======== Datos a procesar ========

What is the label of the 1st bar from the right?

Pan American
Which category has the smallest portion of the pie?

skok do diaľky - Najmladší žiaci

========
======== Datos a procesar ========

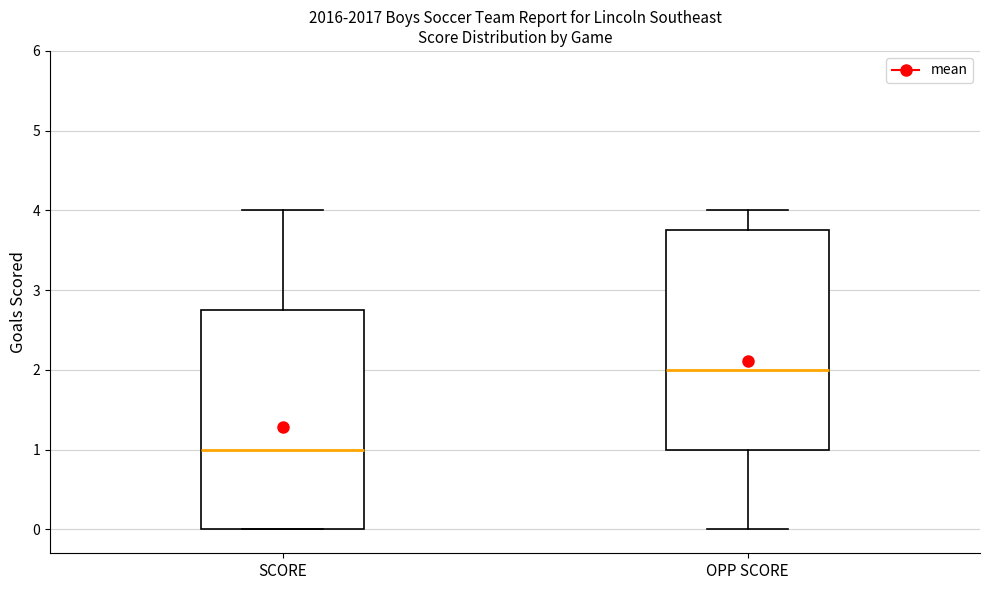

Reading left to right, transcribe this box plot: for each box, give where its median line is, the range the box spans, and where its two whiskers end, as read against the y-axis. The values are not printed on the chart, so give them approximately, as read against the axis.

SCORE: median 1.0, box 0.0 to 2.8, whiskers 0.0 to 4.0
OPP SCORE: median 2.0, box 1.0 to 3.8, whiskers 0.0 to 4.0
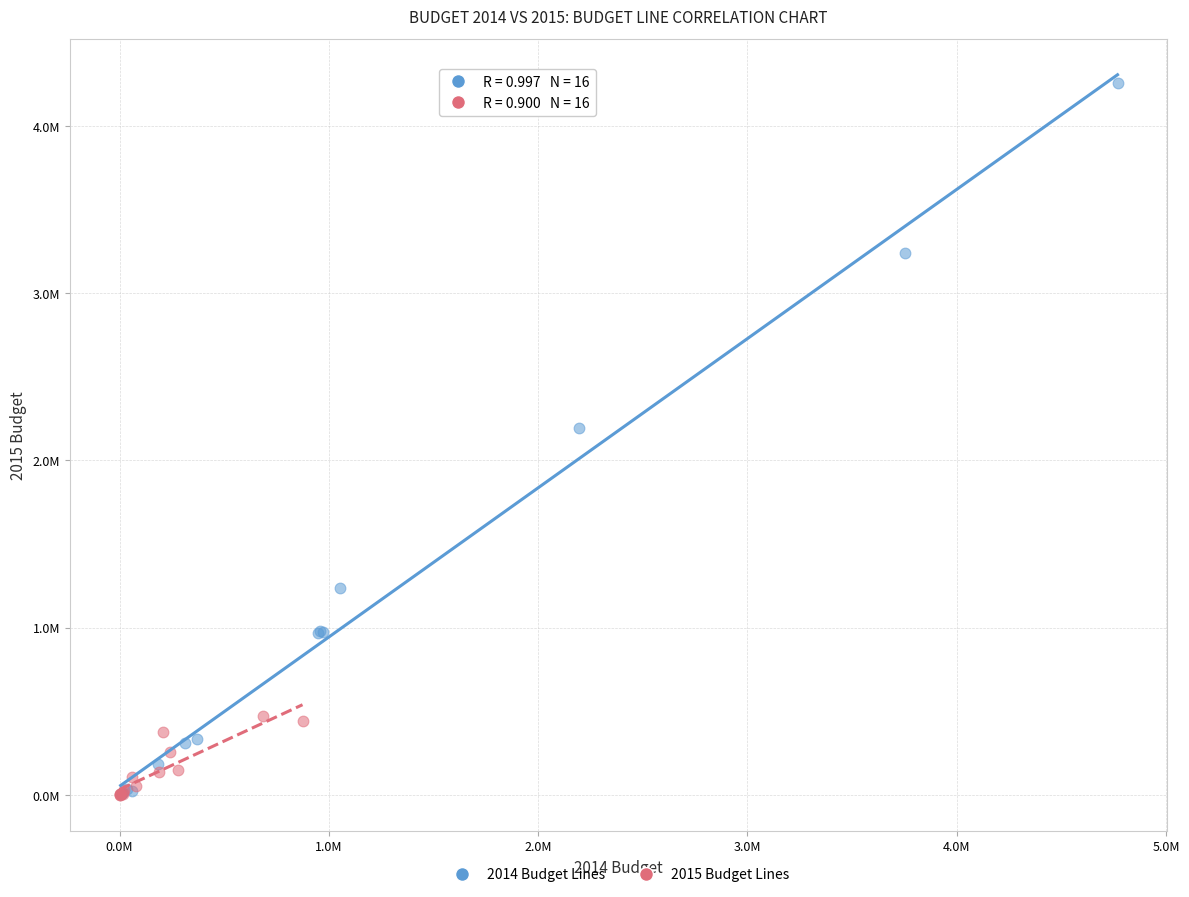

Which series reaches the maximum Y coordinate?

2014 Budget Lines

========
======== Datos a procesar ========

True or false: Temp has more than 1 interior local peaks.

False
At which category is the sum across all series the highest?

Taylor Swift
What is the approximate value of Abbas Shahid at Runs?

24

========

Requisitos del ejercicio: Transcribe sin ninguna modificación las líneas del material comprendidas entre la que contiene "What is the label" y la que contiene "Which category has", ambas incluidas.

Resultado:
What is the label of the 1st bar from the right?

Pan American
Which category has the smallest portion of the pie?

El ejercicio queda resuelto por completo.